• Try it
Show every line from the entries that follow which holds the word "Aussetzung".

Given data: Begin

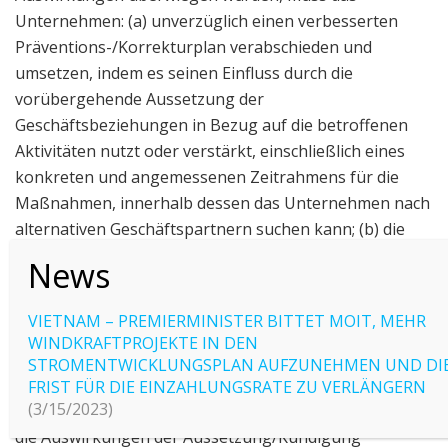
Unternehmen: (a) unverzüglich einen verbesserten
Präventions-/Korrekturplan verabschieden und
umsetzen, indem es seinen Einfluss durch die
vorübergehende Aussetzung der
Geschäftsbeziehungen in Bezug auf die betroffenen
Aktivitäten nutzt oder verstärkt, einschließlich eines
konkreten und angemessenen Zeitrahmens für die
Maßnahmen, innerhalb dessen das Unternehmen nach
alternativen Geschäftspartnern suchen kann; (b) die
Geschäftsbeziehung beenden, wenn keine begründete
Aussicht auf Erfolg besteht oder die Umsetzung des
Plans die negativen Auswirkungen nicht
VIETNAM – PREMIERMINISTER BITTET MOIT, MEHR
verhindert/abmildert. In diesem Zusammenhang stellen
WINDKRAFTPROJEKTE IN DEN
die Mitgliedstaaten sicher, dass Verträge eine
STROMENTWICKLUNGSPLAN AUFZUNEHMEN UND DI
Aussetzung oder Kündigung zulassen, sofern dies nicht
FRIST FÜR DIE EINZAHLUNGSRATE ZU VERLÄNGERN
(3/15/2023)
gesetzlich vorgeschrieben ist. Das Unternehmen muss
die Auswirkungen der Aussetzung/Kündigung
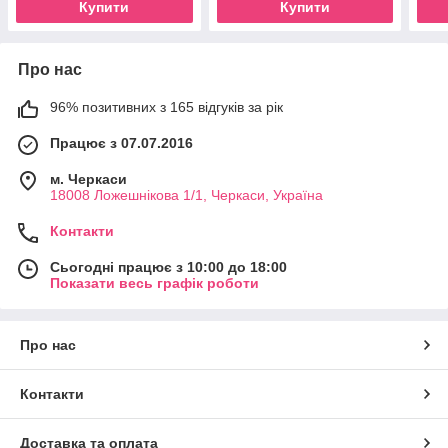
Купити
Купити
Про нас
96% позитивних з 165 відгуків за рік
Працює з 07.07.2016
м. Черкаси
18008 Ложешнікова 1/1, Черкаси, Україна
Контакти
Сьогодні працює з 10:00 до 18:00
Показати весь графік роботи
Про нас
Контакти
Доставка та оплата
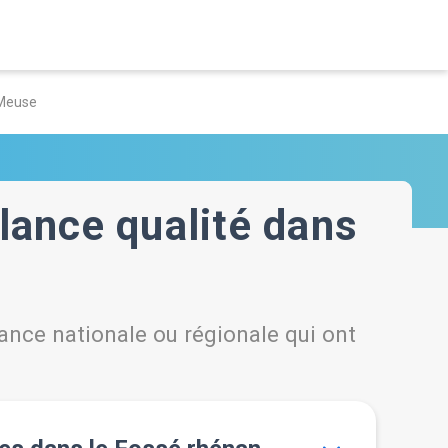
-Meuse
lance qualité dans
ance nationale ou régionale qui ont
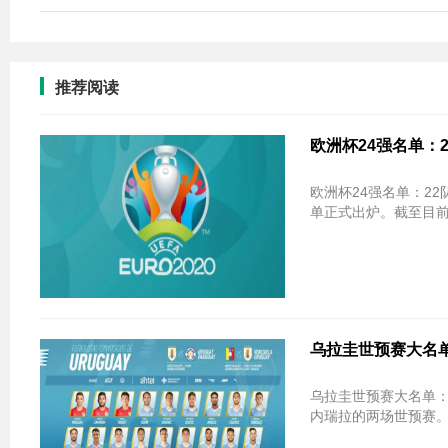
推荐阅读
欧洲杯24强名单：
欧洲杯24强名单：22队已就位 只差
单正式出炉。截至目前
乌拉圭世预赛大名单
乌拉圭世预赛大名单：苏亚雷斯领衔 
内瑞拉的两场世预赛。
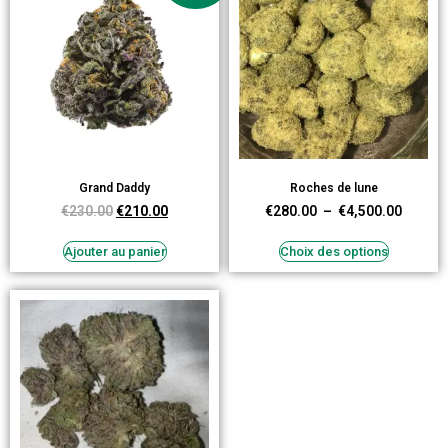
Grand Daddy
Roches de lune
€
230.00
€
210.00
€
280.00
–
€
4,500.00
Ajouter au panier
Choix des options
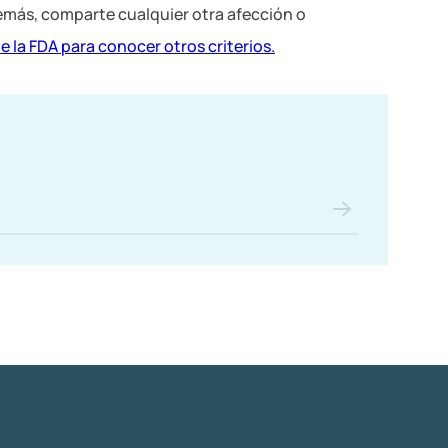
emás, comparte cualquier otra afección o
 la FDA para conocer otros criterios.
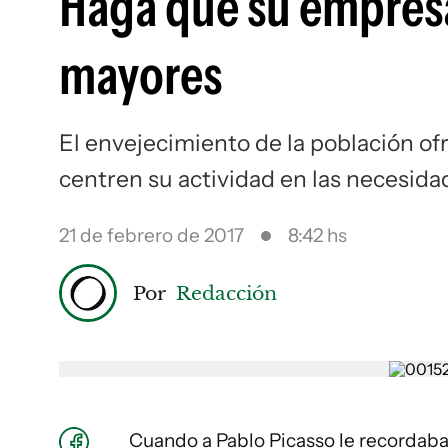
Haga que su empresa
mayores
El envejecimiento de la población o
centren su actividad en las necesid
21 de febrero de 2017
8:42 hs
Por
Redacción
Cuando a Pablo Picasso le recordaba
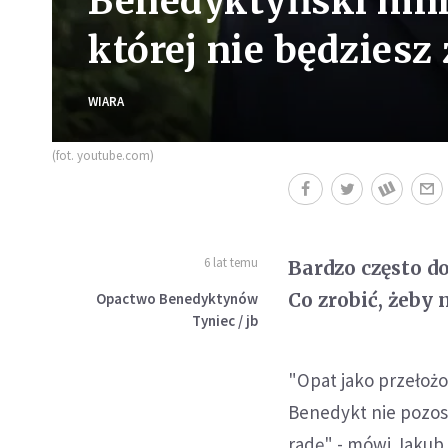
Benedyktyński mnic
której nie będziesz
WIARA
(fot. youtube.com)
6 lat temu
Bardzo często d
Co zrobić, żeby 
Opactwo Benedyktynów
Tyniec / jb
"Opat jako przełoż
Benedykt nie pozos
radę" - mówi Jakub 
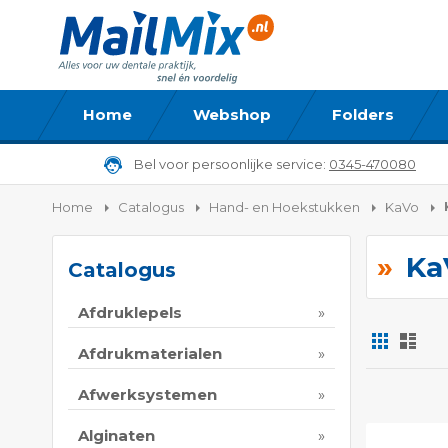
Home
Webshop
Folders
Bel voor persoonlijke service:
0345-470080
Home
Catalogus
Hand- en Hoekstukken
KaVo
Ka
Catalogus
Afdruklepels
Foto-
Lijs
tabel
Afdrukmaterialen
Tonen
Afwerksystemen
als
Alginaten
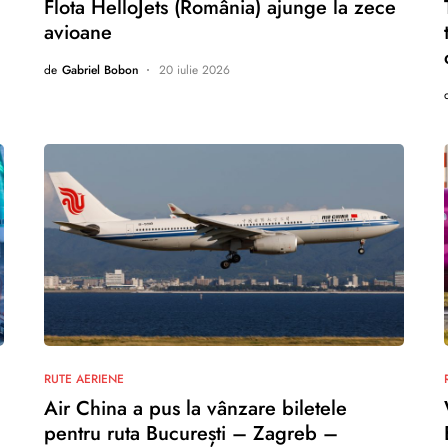
Flota HelloJets (România) ajunge la zece
avioane
de
Gabriel Bobon
20 iulie 2026
nu există comentarii
RUTE AERIENE
Air China a pus la vânzare biletele
pentru ruta București – Zagreb –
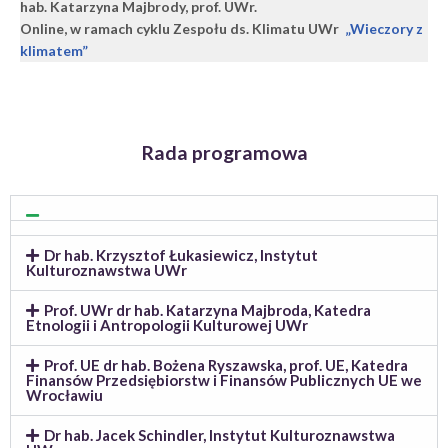
hab. Katarzyna Majbrody, prof. UWr.
Online, w ramach cyklu Zespołu ds. Klimatu UWr
„Wieczory z
klimatem”
Rada programowa
Dr hab. Krzysztof Łukasiewicz, Instytut
Kulturoznawstwa UWr
Prof. UWr dr hab. Katarzyna Majbroda, Katedra
Etnologii i Antropologii Kulturowej UWr
Prof. UE dr hab. Bożena Ryszawska, prof. UE, Katedra
Finansów Przedsiębiorstw i Finansów Publicznych UE we
Wrocławiu
Dr hab. Jacek Schindler, Instytut Kulturoznawstwa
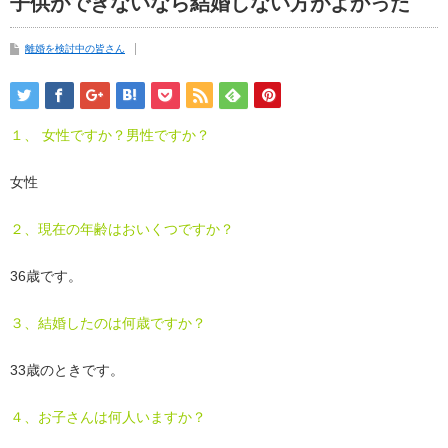
子供ができないなら結婚しない方がよかった
離婚を検討中の皆さん
１、 女性ですか？男性ですか？
女性
２、現在の年齢はおいくつですか？
36歳です。
３、結婚したのは何歳ですか？
33歳のときです。
４、お子さんは何人いますか？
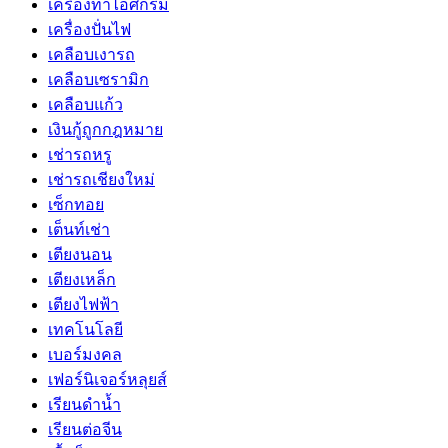
เครื่องทำไอศกรีม
เครื่องปั่นไฟ
เคลือบเงารถ
เคลือบเซรามิก
เคลือบแก้ว
เงินกู้ถูกกฎหมาย
เช่ารถหรู
เช่ารถเชียงใหม่
เซ็กทอย
เต็นท์เช่า
เตียงนอน
เตียงเหล็ก
เตียงไฟฟ้า
เทคโนโลยี
เบอร์มงคล
เฟอร์นิเจอร์หลุยส์
เรียนดำน้ำ
เรียนต่อจีน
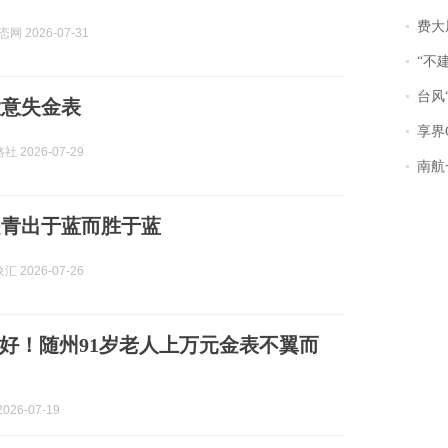
费大厨
态网 2026-07-31
“不
台风“
大意失金表
享界
 2026-07-29
南航一航班疑向乘
是青出于蓝而胜于蓝
 2026-07-26
好！随州91岁老人上万元金表不翼而
026-07-19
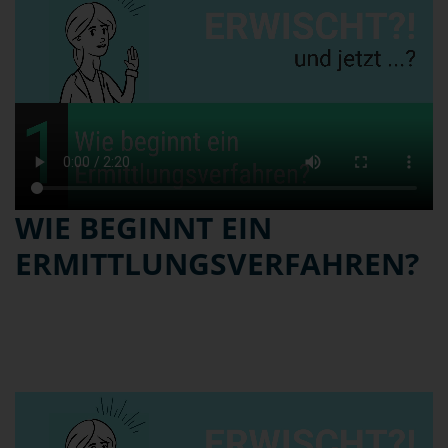
WIE BEGINNT EIN
ERMITTLUNGSVERFAHREN?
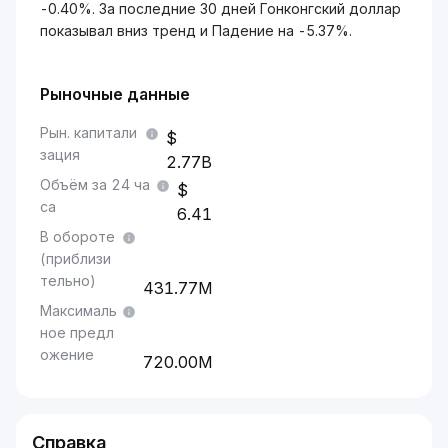
-0.40%. За последние 30 дней Гонконгский доллар
показывал вниз тренд и Падение на -5.37%.
Рыночные данные
Рын. капитали
зация
2.77B
Объём за 24 ча
са
6.41
В обороте
(приблизи
тельно)
431.77M
Максималь
ное предл
ожение
720.00M
Справка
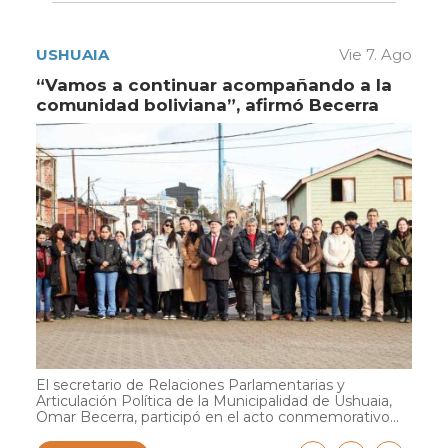
USHUAIA
Vie 7. Ago
“Vamos a continuar acompañando a la
comunidad boliviana”, afirmó Becerra
El secretario de Relaciones Parlamentarias y
Articulación Política de la Municipalidad de Ushuaia,
Omar Becerra, participó en el acto conmemorativo...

Given data: End

• Task solution
vorübergehende Aussetzung der
Aussetzung oder Kündigung zulassen, sofern dies nicht
die Auswirkungen der Aussetzung/Kündigung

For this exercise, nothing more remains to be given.